FORT LEONARD WOOD, Mo. - Forces Command and Training and Doctrine Command Soldiers teamed up for a combined exercise at Training Area 27A, March 11.

The 763rd Ordnance Company (Explosive Ordnance Disposal) provided services to Chemical Basic Officer Leader Course 01-09, as the group of second lieutenants completed the 14-week course's Field Training Exercise.

The cooperation came at the request of a Chemical, Biological, Radiological and Nuclear School instructor and for three months, the units have cooperated in training.

"We got together, looked over our doctrines to see how we could marry them up and make up practical applications (for training) before the lieutenants actually deploy," said Eric Hanson, CBRN School reconnaissance instructor.

The EOD team acts as an asset for the lieutenants, Hanson said.

"They are going to be tested (in combat) in ways that we can't foresee, but by giving them every imaginable thing - in training - that the bad guys will put them through, will make them better," Hanson said.

Training together has several benefits, Hanson said.

"It saves resources, saves time and it gives the experience of Soldiers who have deployed to our lieutenants," Hanson said.

During the exercise, the incident commander quickly assessed the

"Our mission is two-fold. We have a suspected terrorist in the area. We have secured this town, and we have a building close to here where we suspect they were making chemical agents. If we come in contact with any explosive devices or booby-trapped areas, EOD will do what they do and mitigate the explosive," said 2nd Lt. George Riley, Chemical BOLC student.

It's important to have EOD on hand, Riley said.

"It's likely when you deal with terrorists that you will come in contact with some kind of explosive device, because it's a crude method of dissemination for chemical agents," Riley said.

As the CBRN Soldiers are training, so is the EOD team, according to Sgt. 1st Class Jason Gerber, 763rd Ordnance Co. (EOD).

"I set up an EOD problem, some (simulated) chemical ordnance. Once they find the chemical ordnance they will call EOD and gather intelligence," said Sgt. 1st Class Jason Gerber, EOD operations noncommissioned officer-in-charge.

The training is just as realistic for EOD as it is for the CBRN officers, Gerber said.

"My team will operate as a normal three-man EOD team would, in a combat zone. They came here and linked up with the lieutenants. They went through the sand table brief with them and they don't know what they are going to encounter down there anymore than the lieutenants do," Gerber said.

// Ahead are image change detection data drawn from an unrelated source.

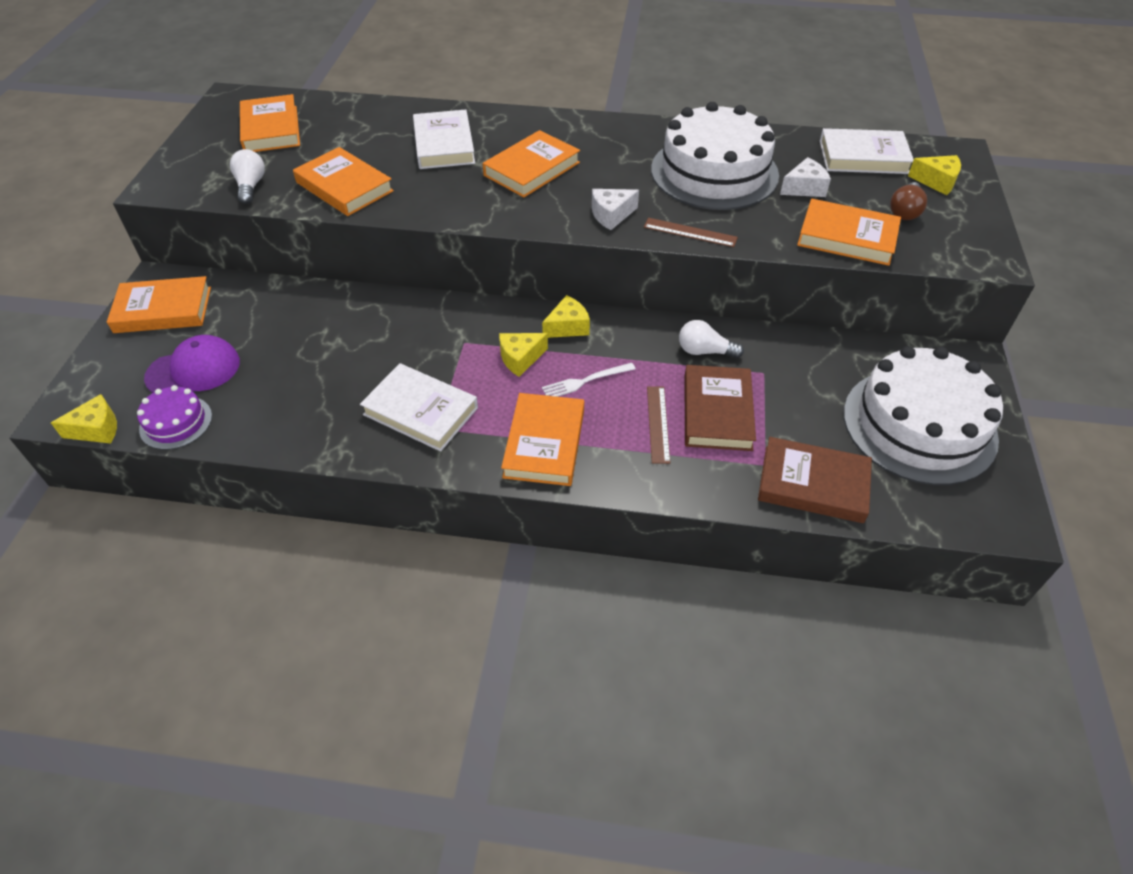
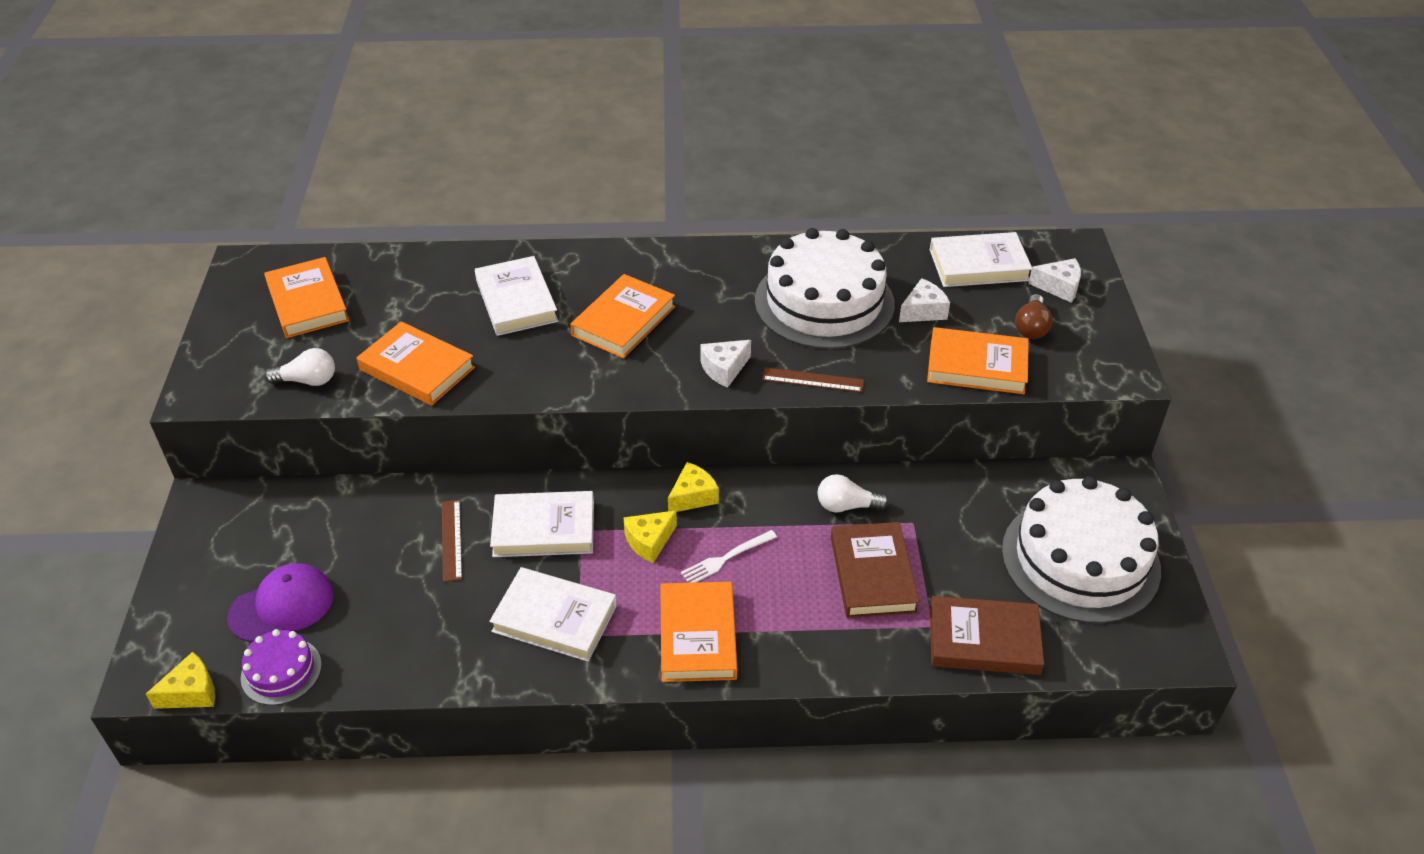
camera: 10 degrees left, 5 degrees down
orange book [107,276,211,333] -> none
white light bulb [230,149,265,204] -> white light bulb turned 105 degrees clockwise [265,348,335,386]
brown ruler [647,386,670,464] -> brown ruler moved to [442,500,462,582]
yellow cheese [908,155,961,195] -> white cheese [1028,258,1081,303]
none -> white book [490,491,594,557]

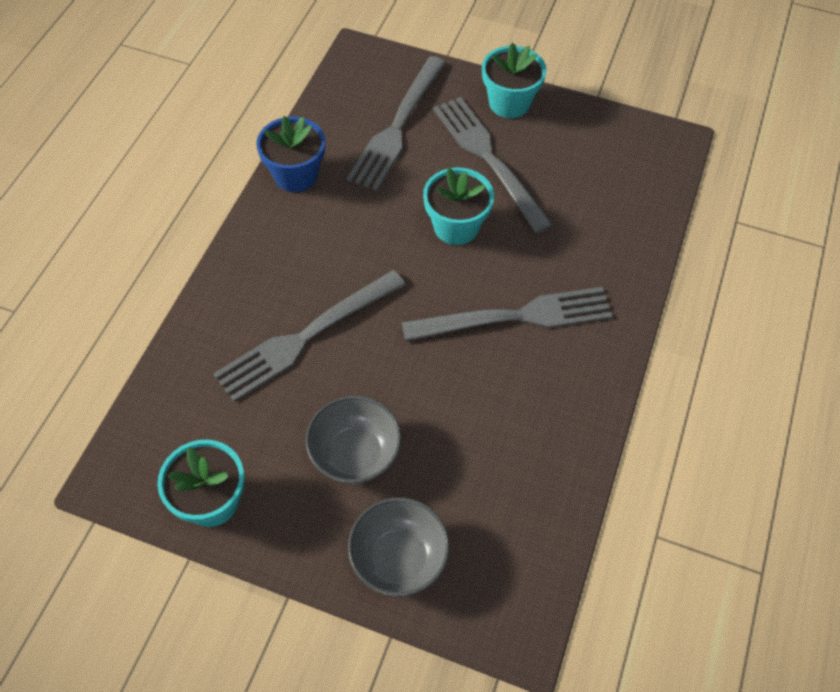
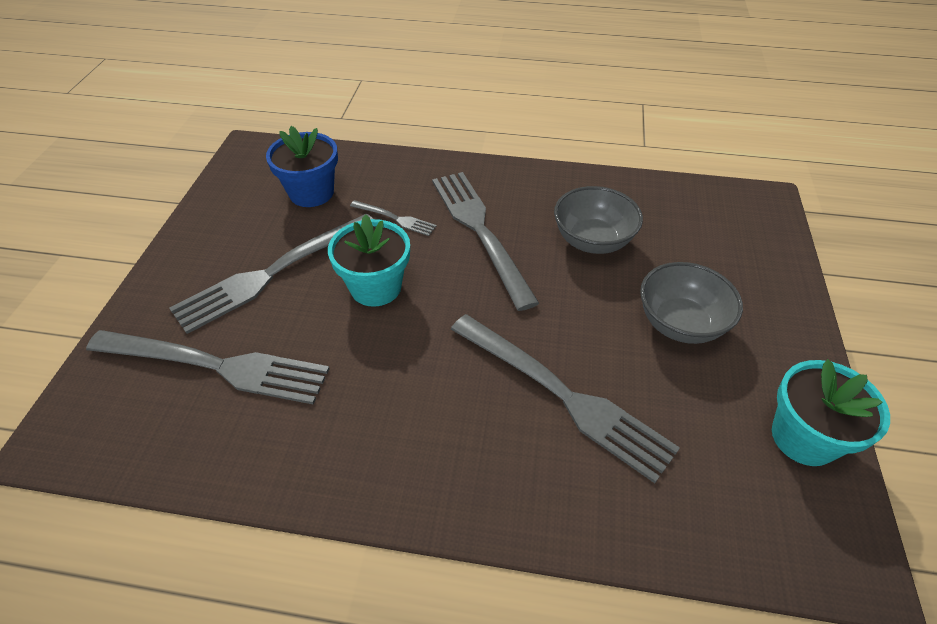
camera: 100 degrees left, 10 degrees down
blue flower pot [256,116,325,192] -> blue flower pot moved to [266,126,338,207]
grey bowl [348,497,450,597] -> grey bowl moved to [554,186,643,254]
turquoise flower pot [482,43,547,118] -> none
none -> grey fork [350,200,437,236]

Once the lieutenants identify hazards, they will call the EOD team forward the way it would happen in the real world, Gerber said.

"EOD will mitigate the risk whether it's a leak seal-and-package of a chemical round or rendering safe unexploded ordnance. They've got a full set of team gear including a robot," Gerber said.

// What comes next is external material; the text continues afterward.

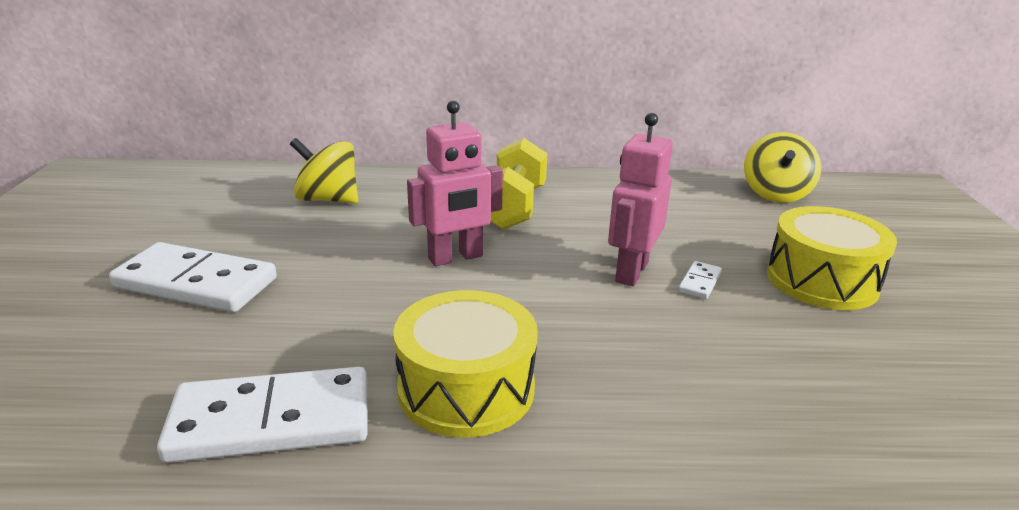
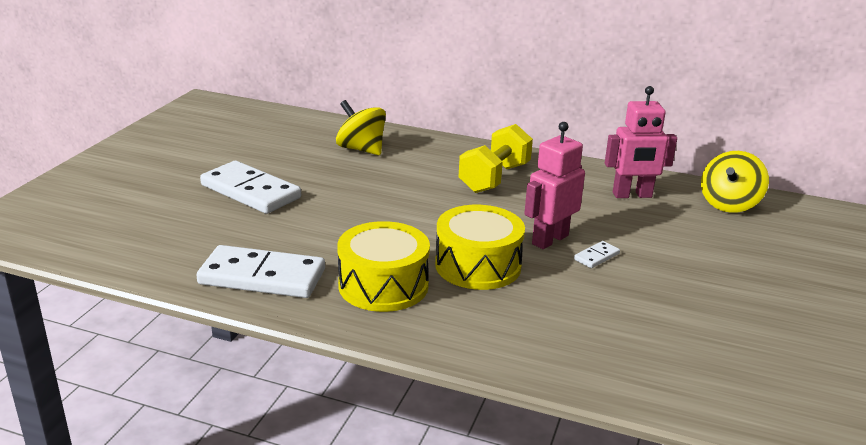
camera: 20 degrees right, 0 degrees up
pink robot [407,101,503,266] -> pink robot moved to [605,86,677,198]
yellow drum [767,206,897,310] -> yellow drum moved to [435,205,525,290]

It makes sense that EOD Soldiers train with CBRN Soldiers, Gerber said.

"Chemical munitions have an explosive component, most of the time," Gerber said.

It's great for EOD, because it can be difficult to find people to train with, Gerber said.

"In three months, all of the feedback I have gotten from my Soldiers and Mr. Hanson has been positive. I think it's working well for both sides," Gerber said.